The hard line: the AI never does the math

StayRecap generates financial reports, and property owners make real decisions off them. A made-up number there isn't a bug, it's a liability. So the whole thing is built so the model literally cannot invent a figure. A deterministic layer computes and verifies every number first; the language model only gets to describe numbers that already exist. It writes the sentence. It never does the arithmetic.

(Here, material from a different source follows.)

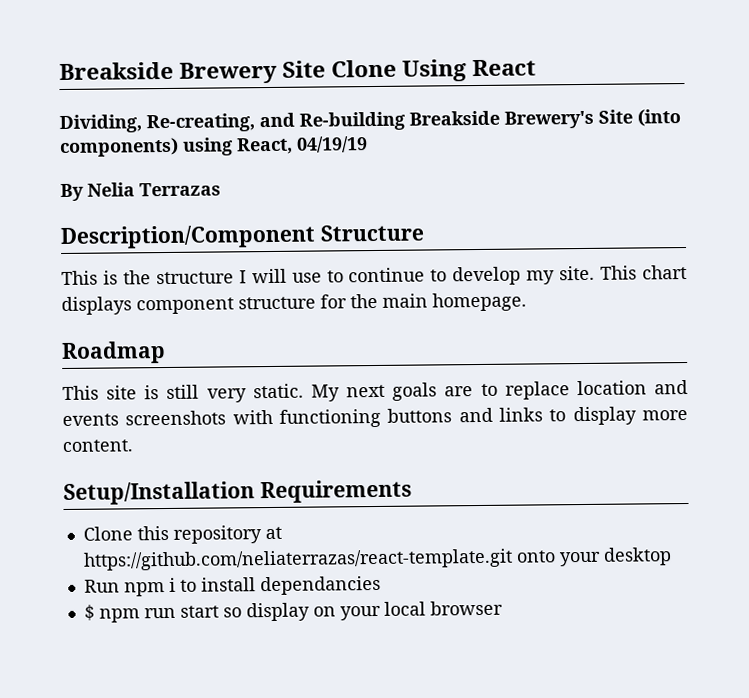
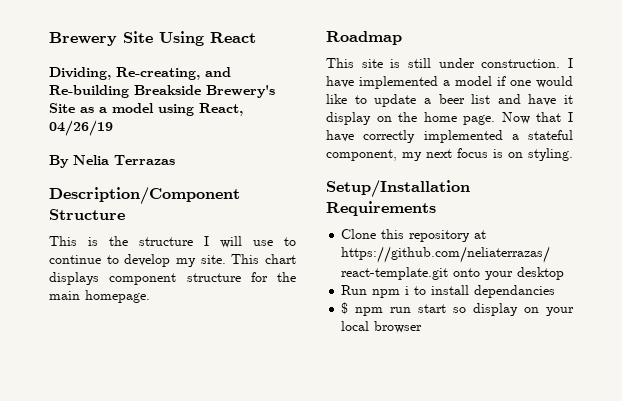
[59,61,174,81] Breakside -> (49, 39) none
[331,59,398,78] Clone -> (153, 37) none
[637,109,681,127] [59,137,179,158] (into components) -> [80,103,154,113] as a model
[296,136,368,153] 04/19/19 -> [49,120,113,136] 04/26/19
[206,379,688,403] [62,406,688,428] [62,439,133,452] very static. My next goals are to replace location and events screenshots with functioning buttons and links to display more content. -> [438,58,573,68] [326,76,573,89] [326,94,573,107] [326,112,573,125] [326,130,573,143] [326,148,573,161] under construction. I have implemented a model if one would like to update a beer list and have it display on the home page. Now that I have correctly implemented a stateful component, my next focus is on styling.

That split is the most useful design rule I've taken from any of this: let the model handle language, and never let it handle truth. It isn't specific to reports. Anywhere correctness matters, the move is the same: pin the model to verified ground and let it be fluent on top of that, never underneath it.

Where this leaves me

My job didn't shrink. It moved up a level. I write fewer functions and spend more time on the things that were always the actual work: deciding what to build, drawing the boundaries between systems, and reviewing with the kind of suspicion that comes from thirteen years of watching confident code fail in interesting ways.

I don't think this replaces engineers. I think it quietly retires the part of the job most of us liked least and puts a lot more weight on judgment. That's a trade I'll take.